Ethel Magafan was an identical twin to Jenne Magafan, born in Chicago in 1916 to Julia Bronik and Petros Magafan. The family moved to Colorado for the health of their father, who suddenly passed in 1932, devastating the family emotionally and financially. Growing up in Denver, Colorado the girls attended East High School and were mentored by their art teacher Helen Perry. Helen Perry was determined to guide the girls’ artistic skills and arranged lessons by landscape and genre painter, Frank Mechau. Mechau’s regionalism through simplicity of form and color influenced Ethel's and Jenne's artistic styles and may be seen in the works by Ethel for the Reclamation commission.

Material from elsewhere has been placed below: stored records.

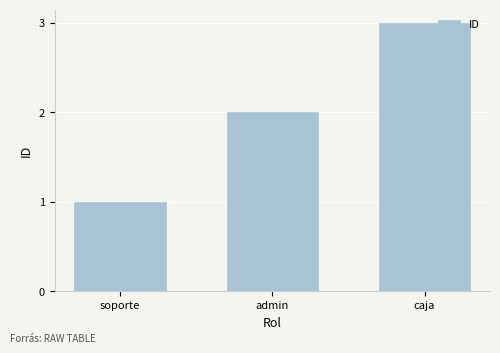

What is the approximate value at caja?

3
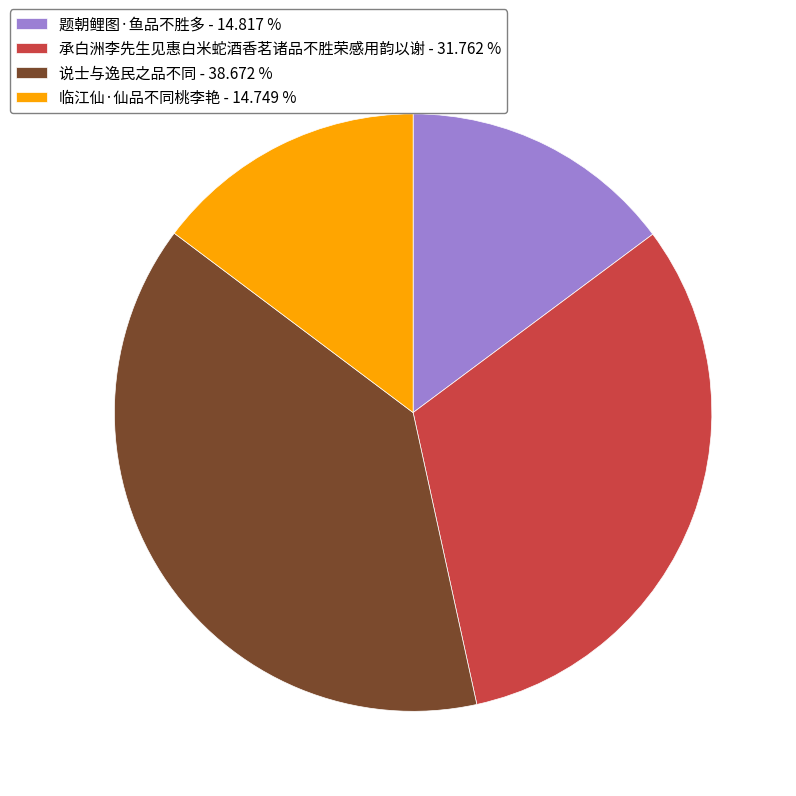

Is there any slice that represents more than half of the pie?

No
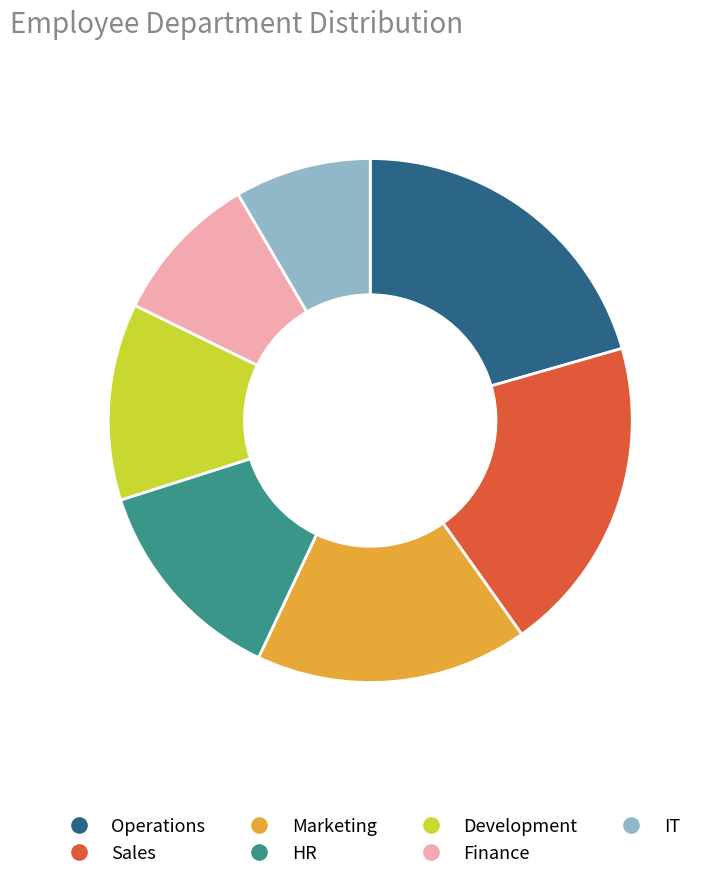

Which slice is the smallest?

IT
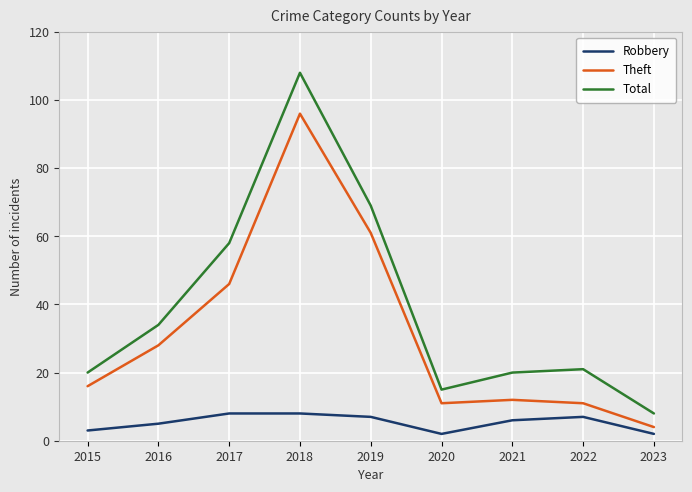

Which series has the largest range (max minus min)?

Total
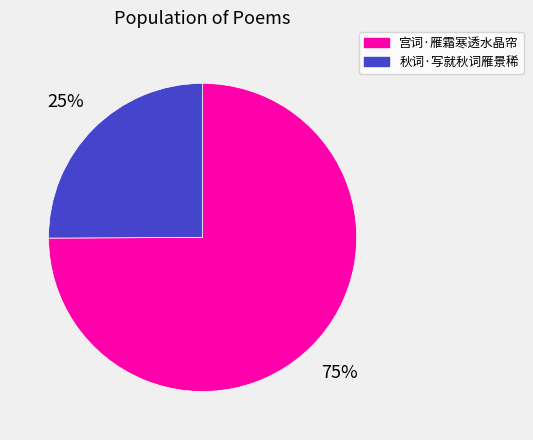

Is it true that 宫词·雁霜寒透水晶帘 is 81% of the pie?

False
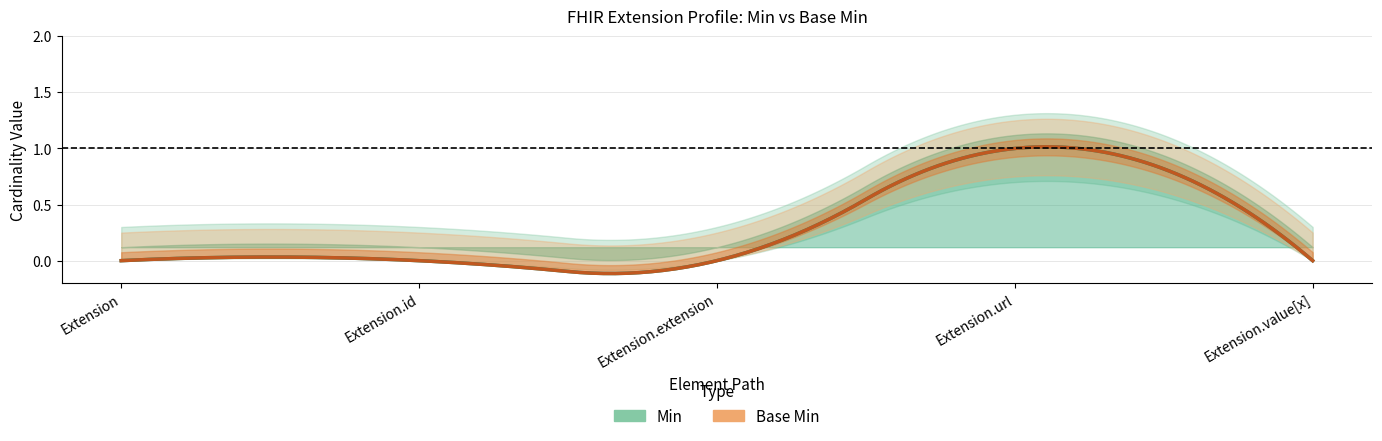

Rank the series at Extension.url from lowest to highest value.

Min, Base Min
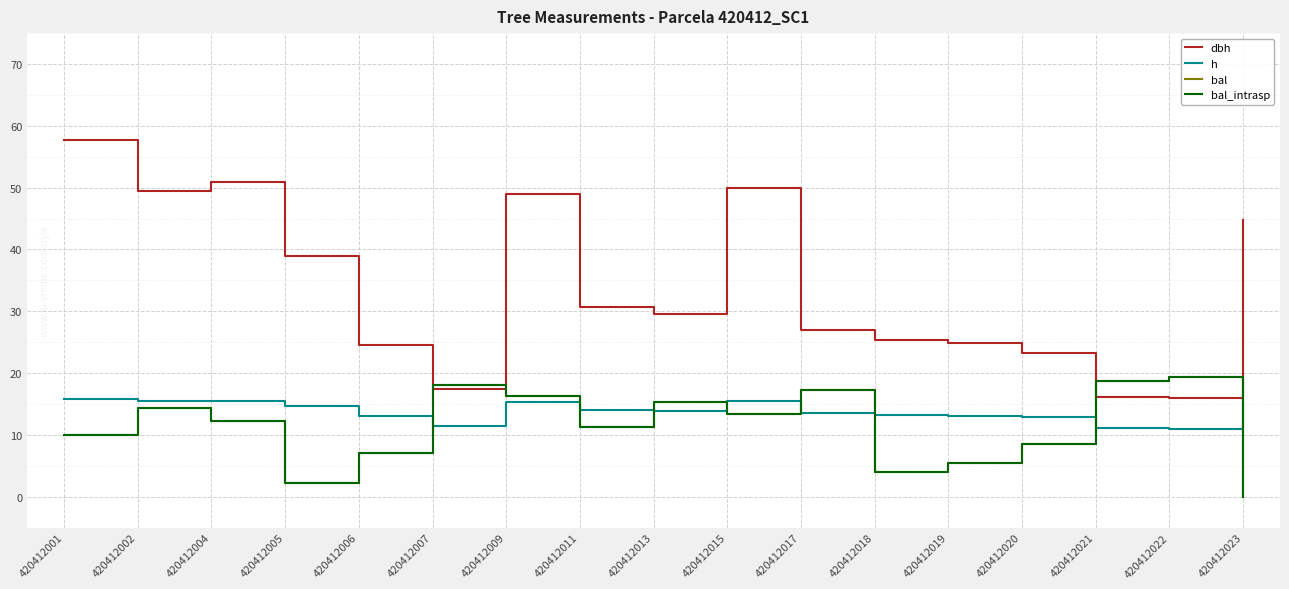

Between 420412006 and 420412013, which is larger?

420412013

In 1938, Ethel applied and was awarded a federal art commission for a mural in the town of Auburn, Nebraska. This was her first experience working as an artist on a federal commission. Her mural, Threshing, was received with praise and she received more commissions to complete work in various federal buildings around the country. In 1971, she was commissioned by the Bureau of Reclamation to travel and create works based off Reclamation sites throughout the western United States. The sketches and paintings she completed were displayed at the exhibition, The American Artist and Water Reclamation, at the National Gallery in Washington D.C. and toured nationally by the Smithsonian Institution Traveling Exhibition Services.
Ethel passed away in 1993, she led a prestigious and impressive life and career as an American artist.